I have a data like this data = [[1.1, 1.2], [1.3, 1.4], [1.5, 1.6]]
I want to create a PySpark dataframe
I already use
dataframe = SQLContext.createDataFrame(data, ['features'])
but I always get
+--------+---+
|features| _2|
+--------+---+
| 1.1|1.2|
| 1.3|1.4|
| 1.5|1.6|
+--------+---+
how can I get result like below?
+----------+
|features |
+----------+
|[1.1, 1.2]|
|[1.3, 1.4]|
|[1.5, 1.6]|
+----------+
I find it's useful to think of the argument to createDataFrame()
as a list of tuples where each entry in the list corresponds to a row in the DataFrame and each element of the tuple corresponds to a column.

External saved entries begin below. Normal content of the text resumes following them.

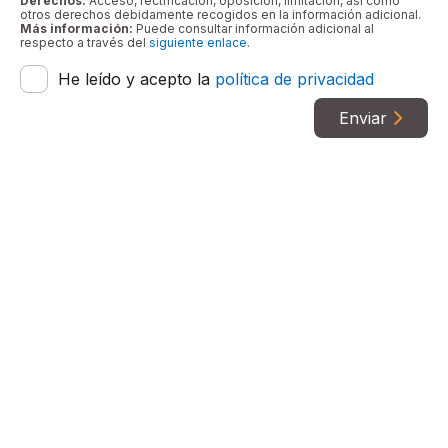
Derechos:
Acceso, rectificación, oposición, limitación, así como
otros derechos debidamente recogidos en la información adicional.
Más información:
Puede consultar información adicional al
respecto a través del
siguiente enlace
.
He leído y acepto la
política de privacidad
Enviar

You can get your desired output by making each element in the list a tuple:
data = [([1.1, 1.2],), ([1.3, 1.4],), ([1.5, 1.6],)]

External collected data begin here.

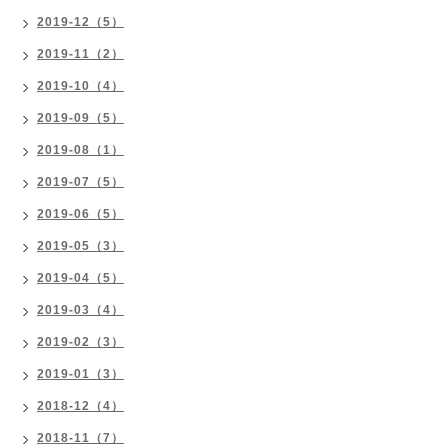
2019-12（5）
2019-11（2）
2019-10（4）
2019-09（5）
2019-08（1）
2019-07（5）
2019-06（5）
2019-05（3）
2019-04（5）
2019-03（4）
2019-02（3）
2019-01（3）
2018-12（4）
2018-11（7）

dataframe = sqlCtx.createDataFrame(data, ['features'])
dataframe.show()
#+----------+
#| features|
#+----------+
#|[1.1, 1.2]|
#|[1.3, 1.4]|
#|[1.5, 1.6]|
#+----------+
Or if changing the source is cumbersome, you can equivalently do:
data = [[1.1, 1.2], [1.3, 1.4], [1.5, 1.6]]
dataframe = sqlCtx.createDataFrame(map(lambda x: (x, ), data), ['features'])
dataframe.show()
#+----------+
#| features|
#+----------+
#|[1.1, 1.2]|
#|[1.3, 1.4]|
#|[1.5, 1.6]|
#+----------+
You need a map
function to convert the tuples
to array
and use it in createDataFrame
dataframe = sqlContext.createDataFrame(sc.parallelize(data).map(lambda x: [x]), ['features'])
You should get as you desire
+----------+
| features|
+----------+
|[1.1, 1.2]|
|[1.3, 1.4]|
|[1.5, 1.6]|
+----------+
You should use the Vector Assembler function, from your code I guess you are doing this to train a machine learning model, and vector assembler works the best for that case. You can also add the assembler in the pipeline.
assemble_feature=VectorAssembler(inputCol=data.columns,outputCol='features')
pipeline=Pipeline(stages=[assemble_feature])
pipeline.fit(data).transform(data)